● **Records from a data source**
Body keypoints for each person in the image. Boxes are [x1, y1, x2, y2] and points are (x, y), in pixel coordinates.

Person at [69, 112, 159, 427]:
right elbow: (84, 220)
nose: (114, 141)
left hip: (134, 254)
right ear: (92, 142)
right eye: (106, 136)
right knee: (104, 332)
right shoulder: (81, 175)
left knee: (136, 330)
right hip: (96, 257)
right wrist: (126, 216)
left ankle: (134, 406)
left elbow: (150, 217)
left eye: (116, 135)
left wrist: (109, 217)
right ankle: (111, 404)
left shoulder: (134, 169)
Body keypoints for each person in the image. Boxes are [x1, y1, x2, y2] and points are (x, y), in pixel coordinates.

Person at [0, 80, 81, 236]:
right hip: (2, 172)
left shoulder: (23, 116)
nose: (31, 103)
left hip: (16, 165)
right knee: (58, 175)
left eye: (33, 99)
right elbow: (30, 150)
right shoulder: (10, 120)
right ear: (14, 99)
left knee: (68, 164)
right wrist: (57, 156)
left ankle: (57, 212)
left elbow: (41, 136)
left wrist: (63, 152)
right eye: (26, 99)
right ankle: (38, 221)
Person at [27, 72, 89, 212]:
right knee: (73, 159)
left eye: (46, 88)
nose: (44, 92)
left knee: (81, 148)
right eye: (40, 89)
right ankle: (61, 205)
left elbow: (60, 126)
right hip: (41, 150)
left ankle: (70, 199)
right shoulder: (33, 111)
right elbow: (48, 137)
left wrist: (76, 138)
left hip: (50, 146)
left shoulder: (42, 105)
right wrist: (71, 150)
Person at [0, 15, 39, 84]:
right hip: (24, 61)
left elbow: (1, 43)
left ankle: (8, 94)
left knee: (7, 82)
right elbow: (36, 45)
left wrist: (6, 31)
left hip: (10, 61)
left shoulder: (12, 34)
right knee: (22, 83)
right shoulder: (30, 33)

--

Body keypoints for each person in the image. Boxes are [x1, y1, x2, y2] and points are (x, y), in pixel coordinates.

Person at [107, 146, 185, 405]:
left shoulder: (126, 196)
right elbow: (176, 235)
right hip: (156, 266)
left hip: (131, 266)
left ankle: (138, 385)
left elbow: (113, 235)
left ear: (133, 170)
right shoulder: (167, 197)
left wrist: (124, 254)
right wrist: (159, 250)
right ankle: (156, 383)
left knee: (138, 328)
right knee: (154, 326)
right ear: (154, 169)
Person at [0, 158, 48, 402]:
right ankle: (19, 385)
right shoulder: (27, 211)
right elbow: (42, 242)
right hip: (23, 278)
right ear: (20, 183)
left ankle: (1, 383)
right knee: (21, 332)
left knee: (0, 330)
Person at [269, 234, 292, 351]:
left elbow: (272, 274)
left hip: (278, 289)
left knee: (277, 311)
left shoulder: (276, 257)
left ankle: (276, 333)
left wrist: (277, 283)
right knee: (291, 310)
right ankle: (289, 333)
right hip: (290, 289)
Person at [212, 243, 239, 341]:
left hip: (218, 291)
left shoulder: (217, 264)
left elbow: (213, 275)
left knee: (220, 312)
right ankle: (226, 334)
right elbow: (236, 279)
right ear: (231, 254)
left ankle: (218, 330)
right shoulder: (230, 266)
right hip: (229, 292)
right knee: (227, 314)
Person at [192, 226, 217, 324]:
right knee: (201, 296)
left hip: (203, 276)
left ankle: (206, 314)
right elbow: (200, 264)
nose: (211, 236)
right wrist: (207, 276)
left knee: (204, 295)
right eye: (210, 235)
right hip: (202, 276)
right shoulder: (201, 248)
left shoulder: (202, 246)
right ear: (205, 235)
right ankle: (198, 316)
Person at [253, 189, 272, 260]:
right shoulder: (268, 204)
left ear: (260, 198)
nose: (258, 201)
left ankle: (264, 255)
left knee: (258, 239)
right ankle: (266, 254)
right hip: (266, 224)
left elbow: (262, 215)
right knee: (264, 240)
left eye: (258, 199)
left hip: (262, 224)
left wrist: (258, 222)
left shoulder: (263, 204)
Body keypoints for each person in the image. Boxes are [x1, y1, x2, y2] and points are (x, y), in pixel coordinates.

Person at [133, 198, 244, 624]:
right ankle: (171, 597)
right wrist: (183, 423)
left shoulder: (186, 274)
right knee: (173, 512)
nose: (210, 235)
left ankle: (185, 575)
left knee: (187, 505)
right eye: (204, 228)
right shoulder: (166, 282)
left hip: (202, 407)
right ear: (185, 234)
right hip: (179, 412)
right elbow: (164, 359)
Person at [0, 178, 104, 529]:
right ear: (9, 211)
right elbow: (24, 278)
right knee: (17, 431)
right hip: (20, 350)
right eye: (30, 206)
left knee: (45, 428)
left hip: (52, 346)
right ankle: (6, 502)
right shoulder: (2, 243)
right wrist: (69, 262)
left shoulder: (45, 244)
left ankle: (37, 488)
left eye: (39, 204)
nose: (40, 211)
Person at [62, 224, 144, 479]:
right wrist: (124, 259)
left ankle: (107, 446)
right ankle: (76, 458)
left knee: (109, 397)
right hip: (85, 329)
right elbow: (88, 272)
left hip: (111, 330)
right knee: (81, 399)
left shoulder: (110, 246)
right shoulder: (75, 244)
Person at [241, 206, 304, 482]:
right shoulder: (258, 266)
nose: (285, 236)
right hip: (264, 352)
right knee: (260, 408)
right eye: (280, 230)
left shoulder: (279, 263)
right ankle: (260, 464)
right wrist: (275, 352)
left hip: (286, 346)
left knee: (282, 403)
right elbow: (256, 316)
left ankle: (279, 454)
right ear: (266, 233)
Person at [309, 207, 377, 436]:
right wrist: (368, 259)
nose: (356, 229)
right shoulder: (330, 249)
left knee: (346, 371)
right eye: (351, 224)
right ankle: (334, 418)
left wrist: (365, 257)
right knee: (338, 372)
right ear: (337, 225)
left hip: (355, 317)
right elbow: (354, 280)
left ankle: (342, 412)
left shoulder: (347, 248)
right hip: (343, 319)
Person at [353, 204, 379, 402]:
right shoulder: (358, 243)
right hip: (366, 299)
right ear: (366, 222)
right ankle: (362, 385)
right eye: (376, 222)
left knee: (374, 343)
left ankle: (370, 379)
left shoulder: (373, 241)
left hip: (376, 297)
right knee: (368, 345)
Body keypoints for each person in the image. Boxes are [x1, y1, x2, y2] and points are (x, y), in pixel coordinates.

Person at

● **What is being asked**
Copy only this part of the entries above: the line with "left shoulder: (134, 169)", the line with "left wrist: (63, 152)", and the lines between, all exactly as written.

● **Result of the exercise**
left shoulder: (134, 169)
Body keypoints for each person in the image. Boxes are [x1, y1, x2, y2] and points are (x, y), in pixel coordinates.

Person at [0, 80, 81, 236]:
right hip: (2, 172)
left shoulder: (23, 116)
nose: (31, 103)
left hip: (16, 165)
right knee: (58, 175)
left eye: (33, 99)
right elbow: (30, 150)
right shoulder: (10, 120)
right ear: (14, 99)
left knee: (68, 164)
right wrist: (57, 156)
left ankle: (57, 212)
left elbow: (41, 136)
left wrist: (63, 152)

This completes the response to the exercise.